E a natalidade liga-se com isso.
O salário digno vai permitir às pessoas terem capacidade de ter mais filhos. Temos de mudar culturalmente, dizer às pessoas que a família é importante e as pessoas vivem melhor porque a família é o centro social onde se criam relações de interdependência e de força. As famílias maiores têm mais força. Havendo salários dignos pode-se apostar nisso, mas não se pode pedir a alguém que ganha 600 euros para ter dois filhos. É quase criminoso pedir esse esforço.
Por outro lado ainda há muita dependência do Estado...

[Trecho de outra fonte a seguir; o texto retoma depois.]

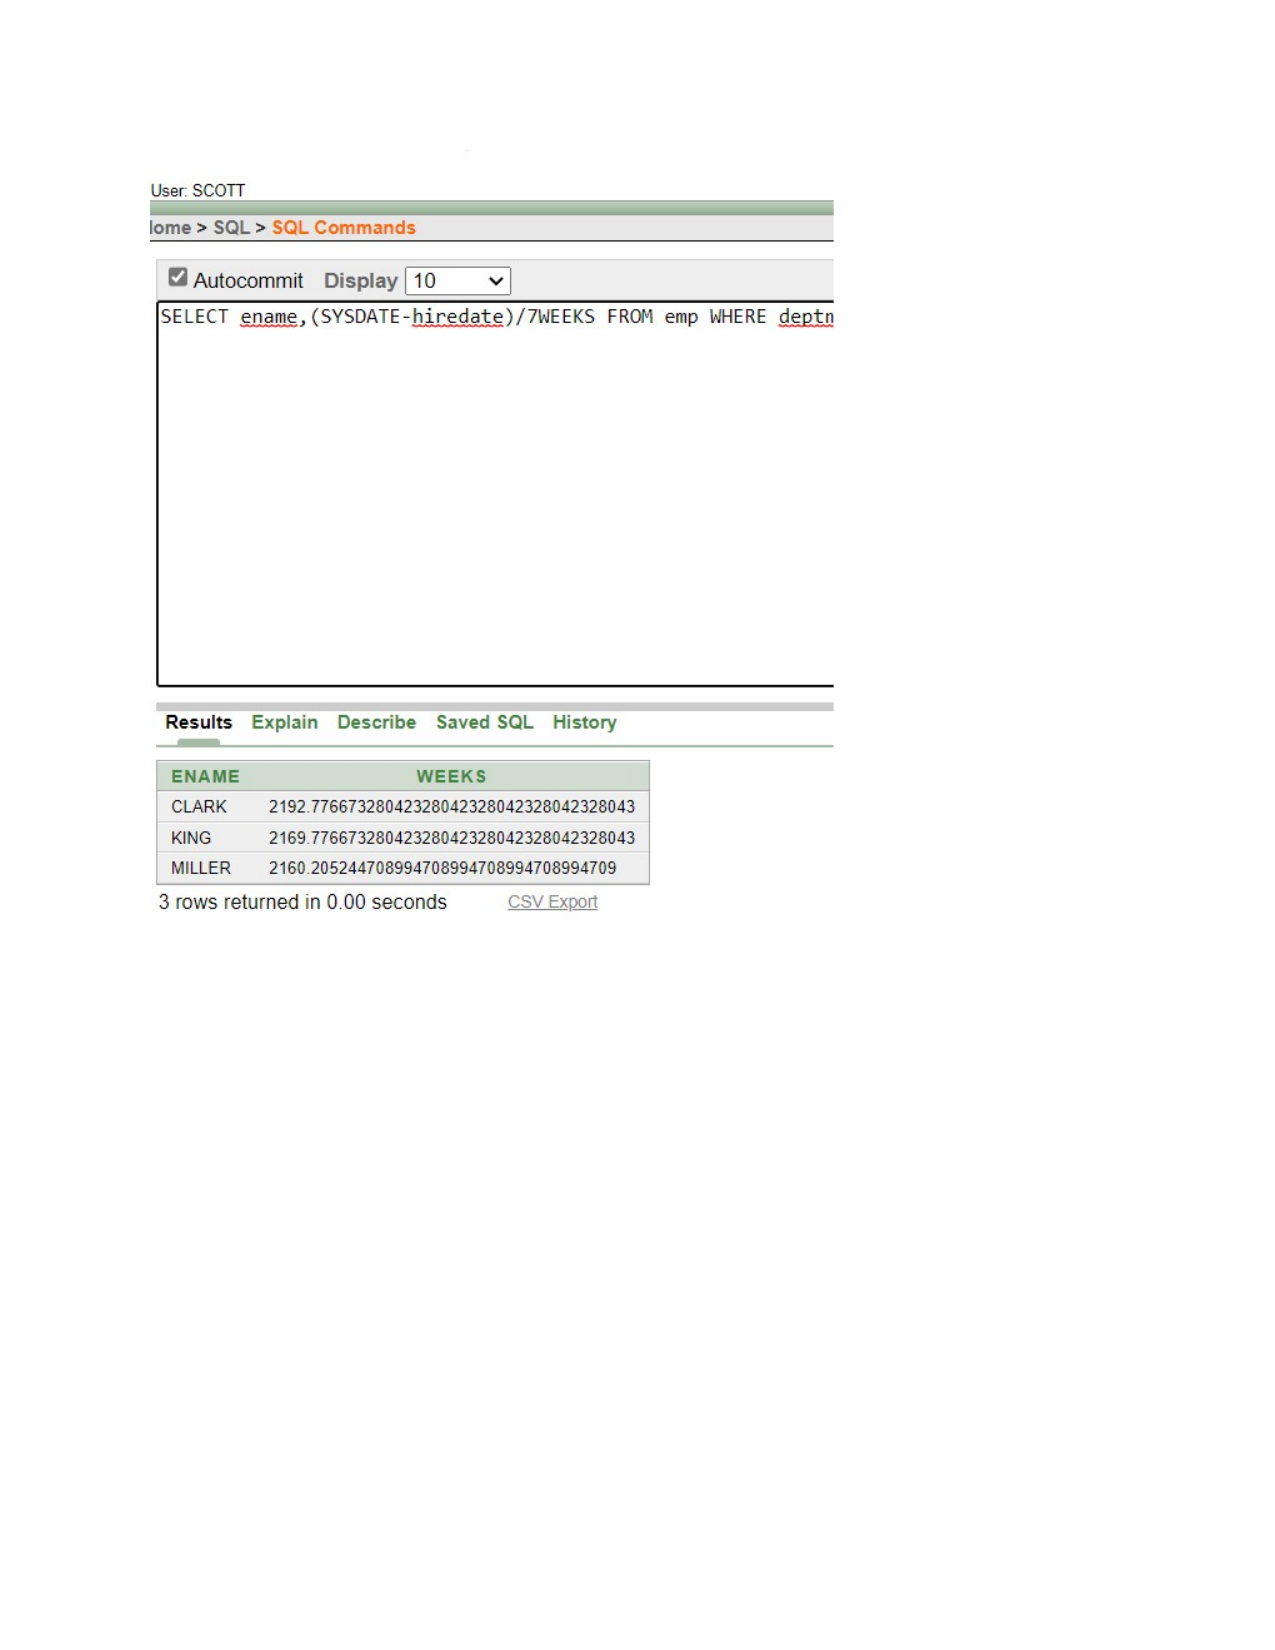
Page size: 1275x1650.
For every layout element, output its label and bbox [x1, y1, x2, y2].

Porque o Estado, durante toda a vida de Portugal, alimentou isso de comandar pessoas e empresas de forma autoritária. Isso começou a vencer-se por causa da crise: como o Estado não tinha dinheiro, as empresas tiveram de procurar mercados novos e reduziram essa dependência, começaram a autonomizar-se. Hoje não há dependência excessiva a esse nível, mas há ainda caminho a fazer. Mas as pessoas continuam muito dependentes. Digo-o no meu livro e há dois exemplos interessantes. O Estado teve dois momentos muito claros onde prova que a união nacional traz uma riqueza e uma capacidade únicas – os Descobrimentos e a recuperação da independência contra os espanhóis, esta numa luta baseada numa segunda linha porque os grandes de Portugal estavam em Espanha, onde se mandava. E neste último momento criou-se uma rede para esse combate de dezenas de anos de luta.
Ao associarmo-nos, garantimos a independência -- o que mostra que temos força para conseguir chegar ao resultado quando nos unimos. Mas essa rede que criámos não permitiu a ninguém sair, a rede era isso mesmo, a garantia de que ninguém caía -- mas também ninguém podia subir, se não caíam os outros. Acontece que o Estado manteve essa rede e esse efeito, sendo cómodo para quem tem medo de arriscar porque sabe que não cairá, é terrível para o desenvolvimento. É o que temos de contrariar. E a questão da produtividade é um instrumento para isso. Premiar quem está disponível para dar mais, é destruir esta rede mas num momento em que já não precisamos dela, mas de ambição e desenvolvimento. Já não podemos ter medo de arriscar. E por isso também temos de conquistar um papel de intermediação dos interesses internacionais.